> [EXERCISE]
Through the last line of the entries, please copy every line exactly, starting with the one that contains "5810.000.555.460442.398 | $1,219.27 |".

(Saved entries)
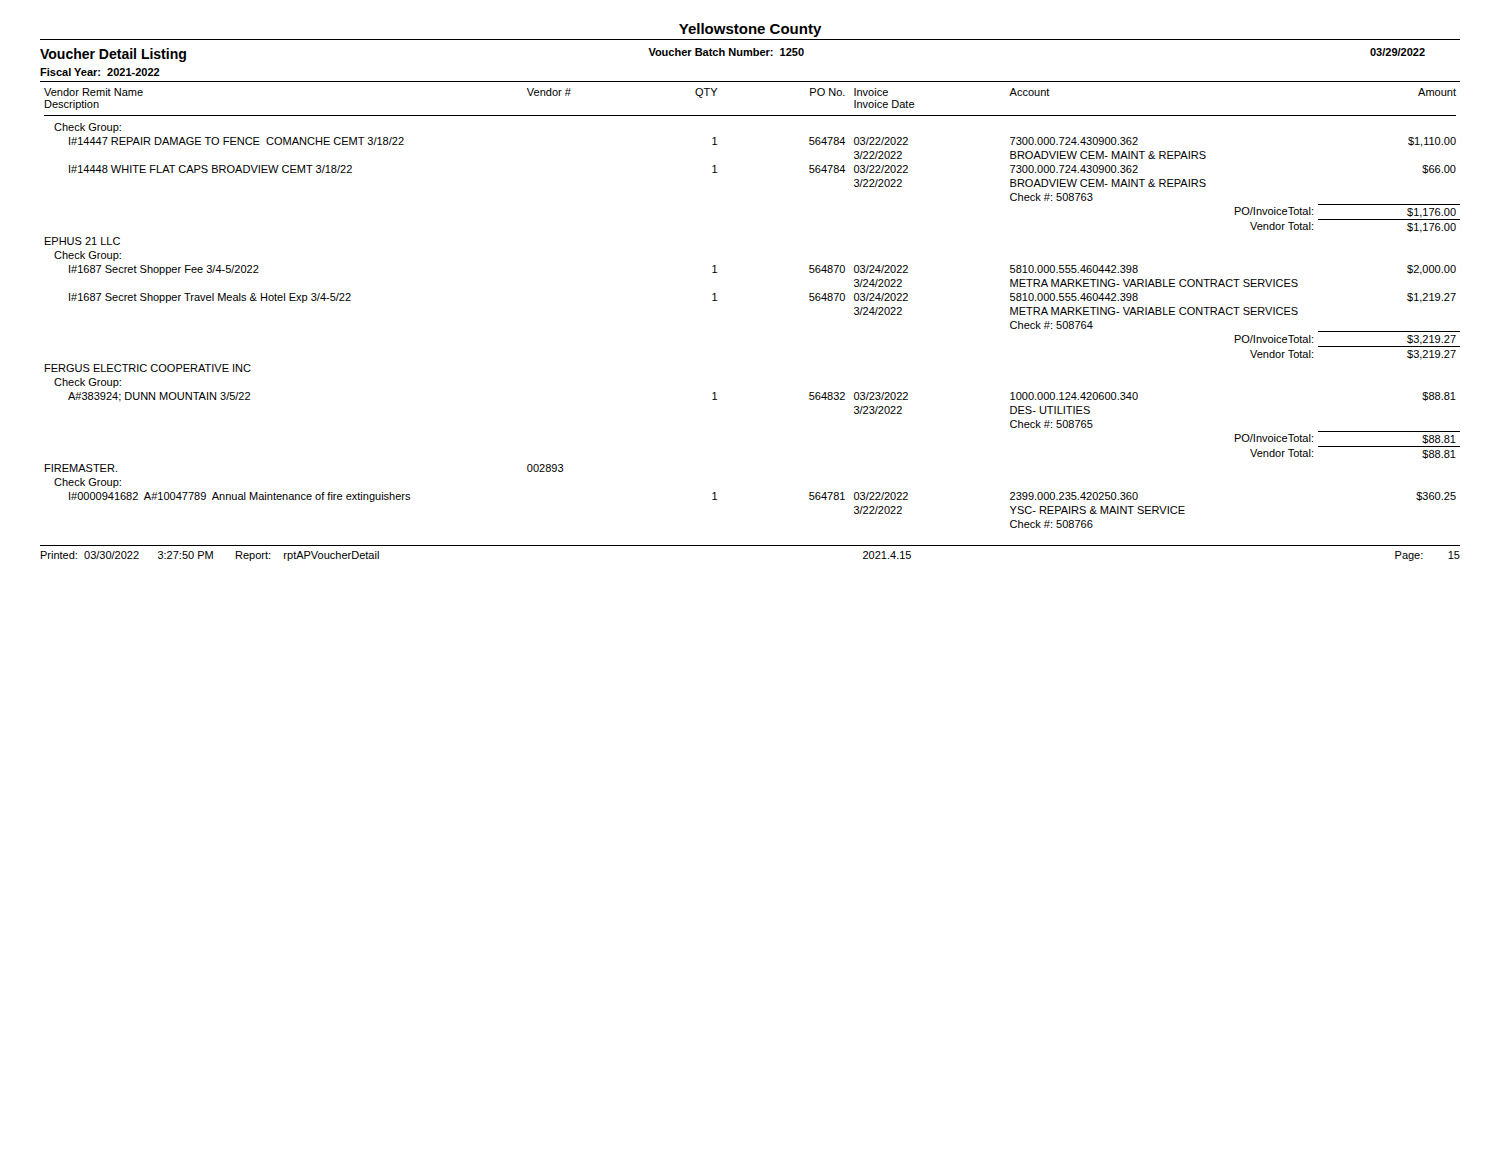Yellowstone County
Voucher Detail Listing
Voucher Batch Number: 1250
03/29/2022
Fiscal Year: 2021-2022
| Vendor Remit Name Description | Vendor # | QTY | PO No. | Invoice Invoice Date | Account | Amount |
| --- | --- | --- | --- | --- | --- | --- |
| Check Group: | | | | | | |
| I#14447 REPAIR DAMAGE TO FENCE COMANCHE CEMT 3/18/22 | | 1 | 564784 | 03/22/2022 | 7300.000.724.430900.362 | $1,110.00 |
| | | | | 3/22/2022 | BROADVIEW CEM- MAINT & REPAIRS | |
| I#14448 WHITE FLAT CAPS BROADVIEW CEMT 3/18/22 | | 1 | 564784 | 03/22/2022 | 7300.000.724.430900.362 | $66.00 |
| | | | | 3/22/2022 | BROADVIEW CEM- MAINT & REPAIRS | |
| | | | | | Check #: 508763 | |
| | | | | | PO/InvoiceTotal: | $1,176.00 |
| | | | | | Vendor Total: | $1,176.00 |
| EPHUS 21 LLC | | | | | | |
| Check Group: | | | | | | |
| I#1687 Secret Shopper Fee 3/4-5/2022 | | 1 | 564870 | 03/24/2022 | 5810.000.555.460442.398 | $2,000.00 |
| | | | | 3/24/2022 | METRA MARKETING- VARIABLE CONTRACT SERVICES | |
| I#1687 Secret Shopper Travel Meals & Hotel Exp 3/4-5/22 | | 1 | 564870 | 03/24/2022 | 5810.000.555.460442.398 | $1,219.27 |
| | | | | 3/24/2022 | METRA MARKETING- VARIABLE CONTRACT SERVICES | |
| | | | | | Check #: 508764 | |
| | | | | | PO/InvoiceTotal: | $3,219.27 |
| | | | | | Vendor Total: | $3,219.27 |
| FERGUS ELECTRIC COOPERATIVE INC | | | | | | |
| Check Group: | | | | | | |
| A#383924; DUNN MOUNTAIN 3/5/22 | | 1 | 564832 | 03/23/2022 | 1000.000.124.420600.340 | $88.81 |
| | | | | 3/23/2022 | DES- UTILITIES | |
| | | | | | Check #: 508765 | |
| | | | | | PO/InvoiceTotal: | $88.81 |
| | | | | | Vendor Total: | $88.81 |
| FIREMASTER. | 002893 | | | | | |
| Check Group: | | | | | | |
| I#0000941682 A#10047789 Annual Maintenance of fire extinguishers | | 1 | 564781 | 03/22/2022 | 2399.000.235.420250.360 | $360.25 |
| | | | | 3/22/2022 | YSC- REPAIRS & MAINT SERVICE | |
| | | | | | Check #: 508766 | |
Printed: 03/30/2022 3:27:50 PM Report: rptAPVoucherDetail
2021.4.15
Page: 15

> [EXPECTED ANSWER]
| I#1687 Secret Shopper Travel Meals & Hotel Exp 3/4-5/22 | | 1 | 564870 | 03/24/2022 | 5810.000.555.460442.398 | $1,219.27 |
| | | | | 3/24/2022 | METRA MARKETING- VARIABLE CONTRACT SERVICES | |
| | | | | | Check #: 508764 | |
| | | | | | PO/InvoiceTotal: | $3,219.27 |
| | | | | | Vendor Total: | $3,219.27 |
| FERGUS ELECTRIC COOPERATIVE INC | | | | | | |
| Check Group: | | | | | | |
| A#383924; DUNN MOUNTAIN 3/5/22 | | 1 | 564832 | 03/23/2022 | 1000.000.124.420600.340 | $88.81 |
| | | | | 3/23/2022 | DES- UTILITIES | |
| | | | | | Check #: 508765 | |
| | | | | | PO/InvoiceTotal: | $88.81 |
| | | | | | Vendor Total: | $88.81 |
| FIREMASTER. | 002893 | | | | | |
| Check Group: | | | | | | |
| I#0000941682 A#10047789 Annual Maintenance of fire extinguishers | | 1 | 564781 | 03/22/2022 | 2399.000.235.420250.360 | $360.25 |
| | | | | 3/22/2022 | YSC- REPAIRS & MAINT SERVICE | |
| | | | | | Check #: 508766 | |
Printed: 03/30/2022 3:27:50 PM Report: rptAPVoucherDetail
2021.4.15
Page: 15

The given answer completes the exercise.